1. Field of the Invention
The present invention relates to semiconductor devices, a method of designing semiconductor devices, and recording media for storing semiconductor designing programs. In particular, the present invention relates to semiconductor devices having multilayer wiring structures, and a technique of designing a highly integrated semiconductor device having fine metal wires connected through via-contacts provided with extensions.
2. Description of the Related Art
Fine technology for semiconductor devices rapidly improving to provide very small circuit patterns. The very small circuit patterns have a problem.
The problem is an optical proximity-effect that occurs during a lithography process even if masks or steppers for producing circuit patterns are precise. The a proximity effects rounds an end of a metal wire. If the rounded wire end is connected to a via-contact, it reduces or eliminates a contact area between the wire end and the via-contact, to increases contact resistance between the wire and the via-contact and cause an open defect.
FIG. 1 is a plan view showing a pattern of metal wires designed according to a prior art. Wires 53 and 54 are in an upper layer and are connected to via-contacts 51 and 52, selectively. The via-contacts 51 and 52 are connected to wires 55 and 56 that are in a lower layer. FIG. 2 is a plan view showing metal wires manufactured according to the design of FIG. 1. FIG. 3 is a sectional view taken along a grid line V2 of FIG. 2. In FIGS. 1 and 2, the distance between adjacent grid lines indicates a minimum distance by which adjacent metal wires in each layer must be separated from each other. In FIG. 1, an end of each wire is square and is in contact with the whole surface of a via-contact. A mask formed according to the design of FIG. 1 also has a square shape for each wire end. During a lithography process, however, the optical proximity effect rounds each end of the wires 53 and 54 as shown in FIG. 2. The optical proximity effect may make the ends of the wires 53 and 54 recede in the arrow directions of FIG. 3, to reduce contact areas between the wires 53 and 54 and the via-contacts 51 and 52. In FIG. 3, dotted lines indicate designed ends of the wires 53 and 54.
There is an OPC (optical proximity correction) technique to increase a contact area between a metal wire end and a via-contact. This technique corrects wire ends when preparing data to make a mask. For example, this technique provides a wire end with a supplementary fringe that extends in every direction around a via-contact. FIG. 4 shows a pattern of metal wires having supplementary fringes 58 and 59 to cover via-contacts 51 and 52 according to a prior art. The pattern of FIG. 4 is useful to form metal wires having no round ends and having proper contact areas between the wire ends and via-contacts.

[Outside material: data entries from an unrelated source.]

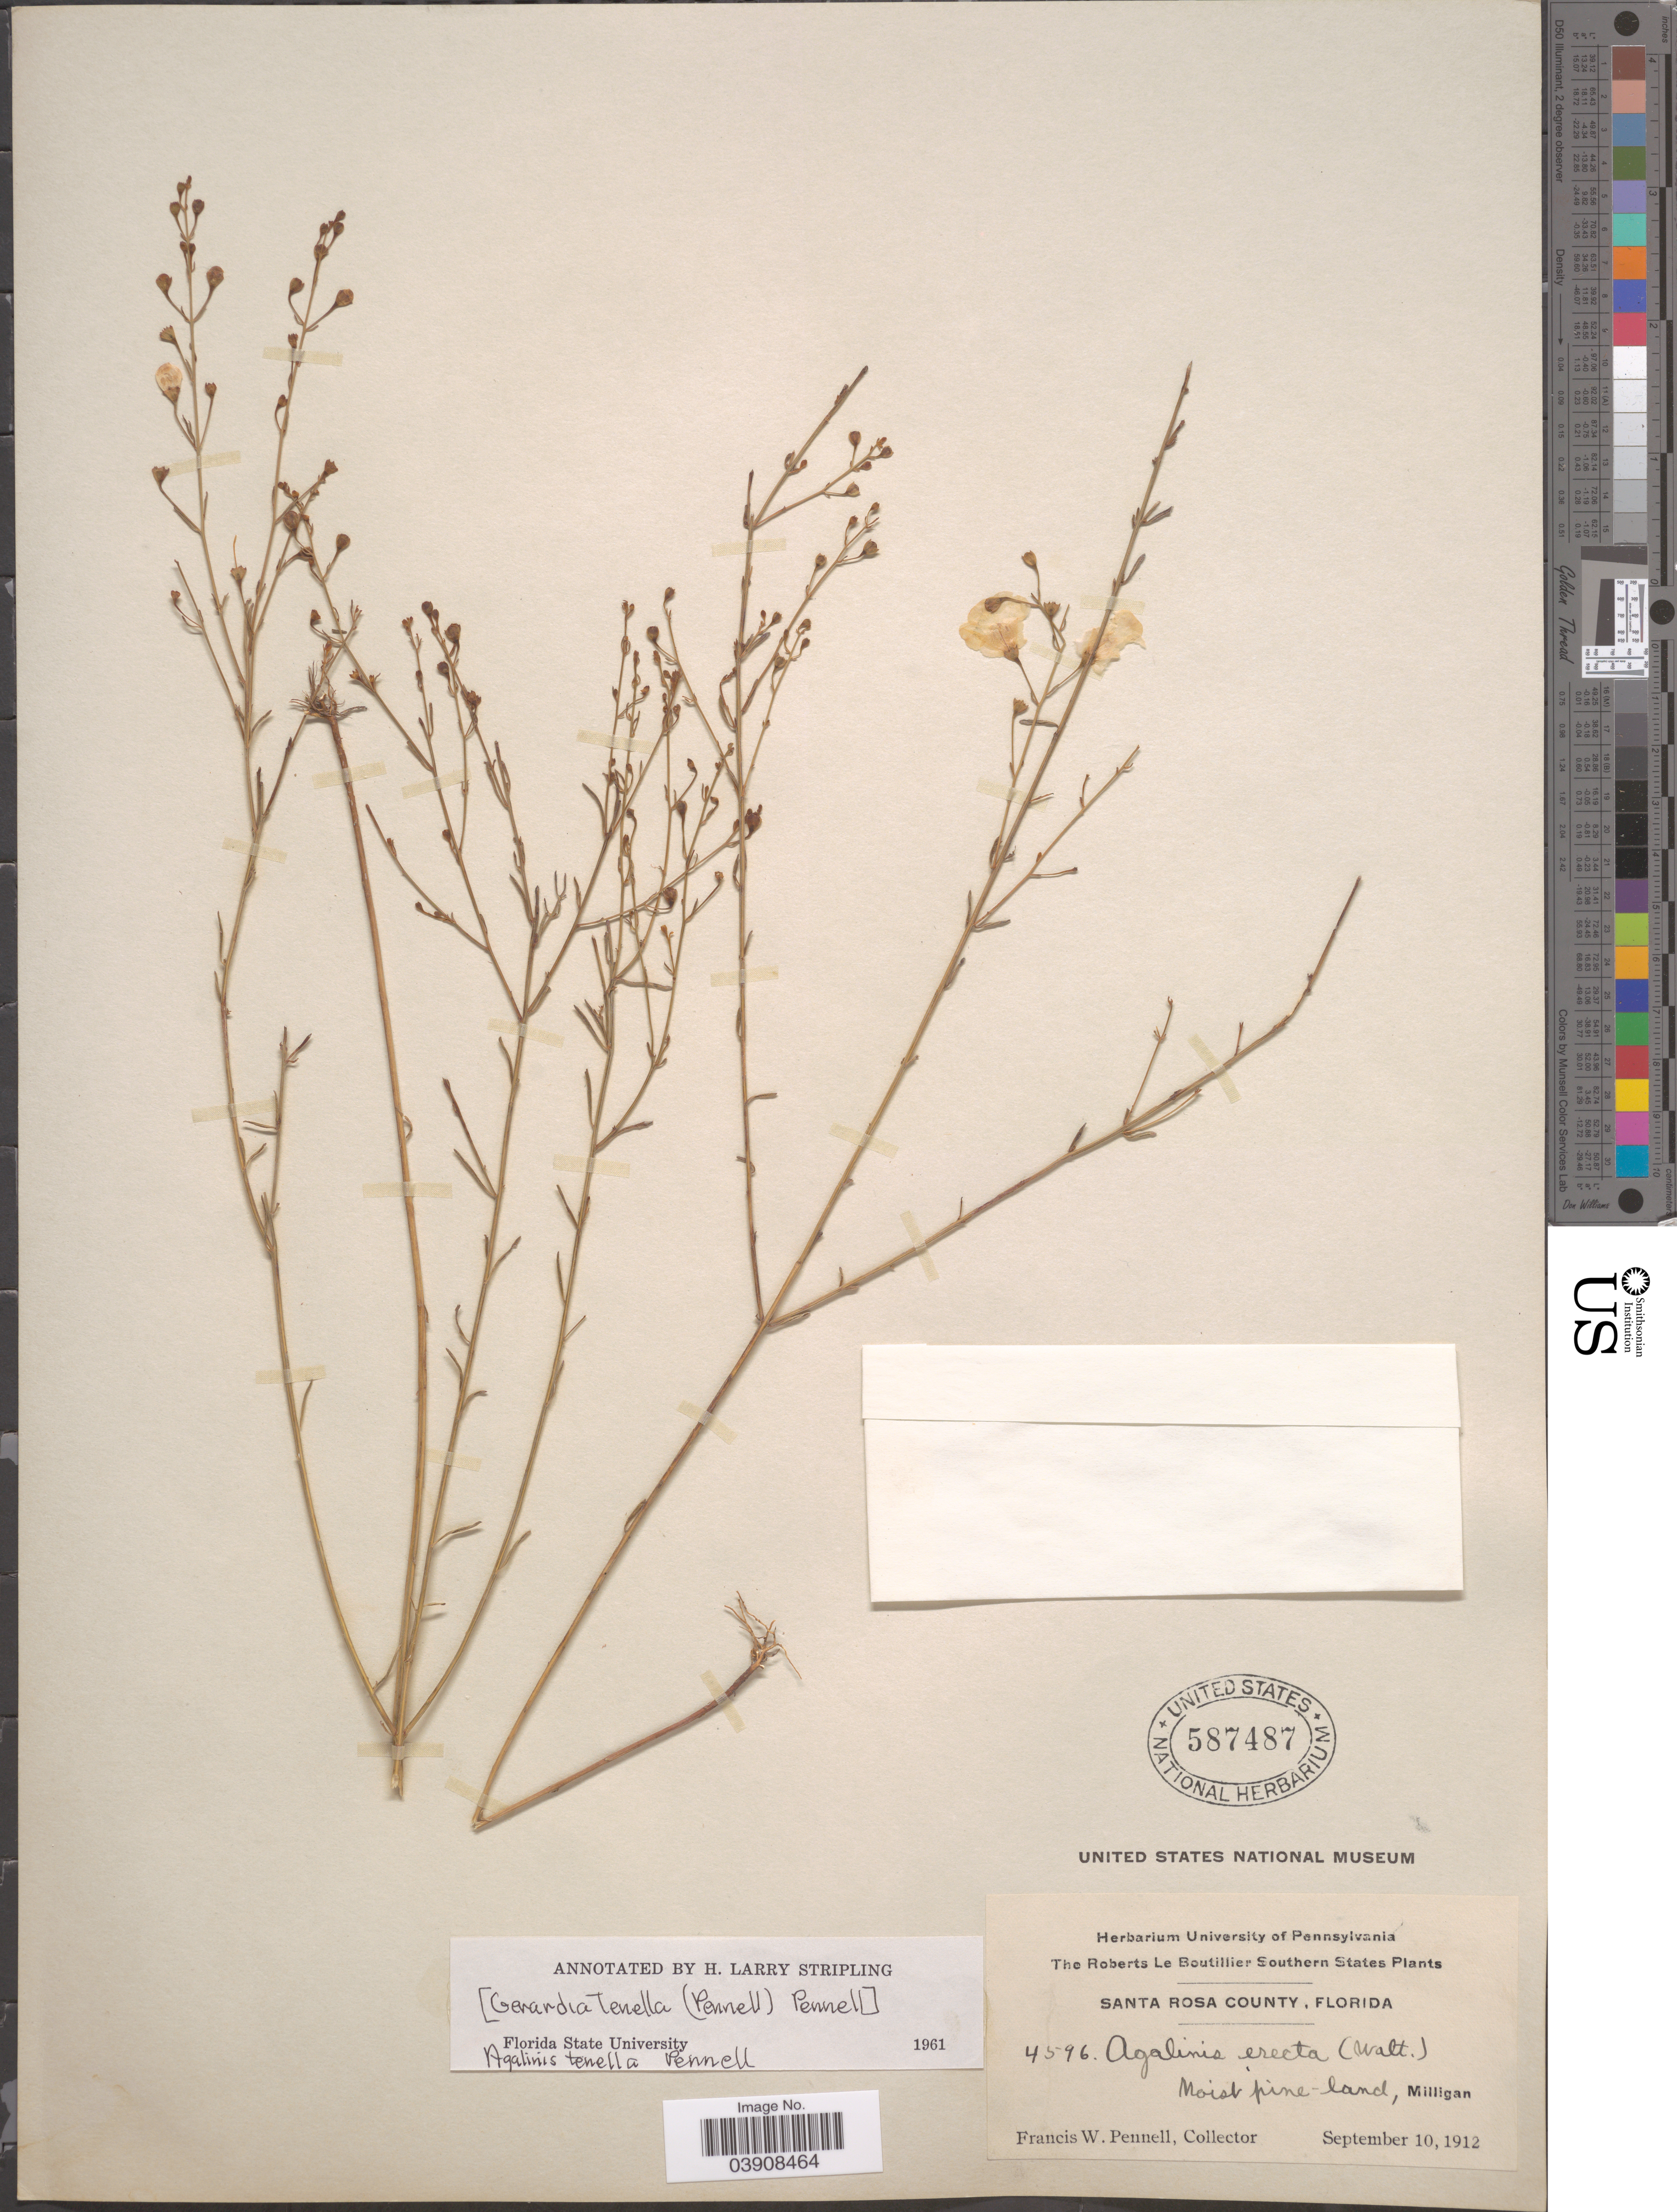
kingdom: Plantae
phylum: Tracheophyta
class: Magnoliopsida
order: Lamiales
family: Orobanchaceae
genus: Agalinis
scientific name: Agalinis tenella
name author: Pennell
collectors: F. W. Pennell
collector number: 4596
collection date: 1912-09-10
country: United States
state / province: Florida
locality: Santa Rosa County. Milligan.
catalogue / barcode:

The supplementary fringes 58 and 59, however, increase the width of each wire at via-contact greater than the width of the other part of the wire. It is necessary, therefore, to separate the adjacent via-contacts 51 and 52 from each other with a grid line H2 interposing between them. In addition, other wires or via-contacts must not be arranged on grid lines that are adjacent to the via-contacts 51 and 52 or the intervals of grid lines must be increased to accommodate the supplementary fringes 58 and 59. These conditions deteriorate the integration of metal wires in a semiconductor device.
The supplementary fringes also increase the quantity of design data, extend a mask data preparation time, and elongate a semiconductor device development time.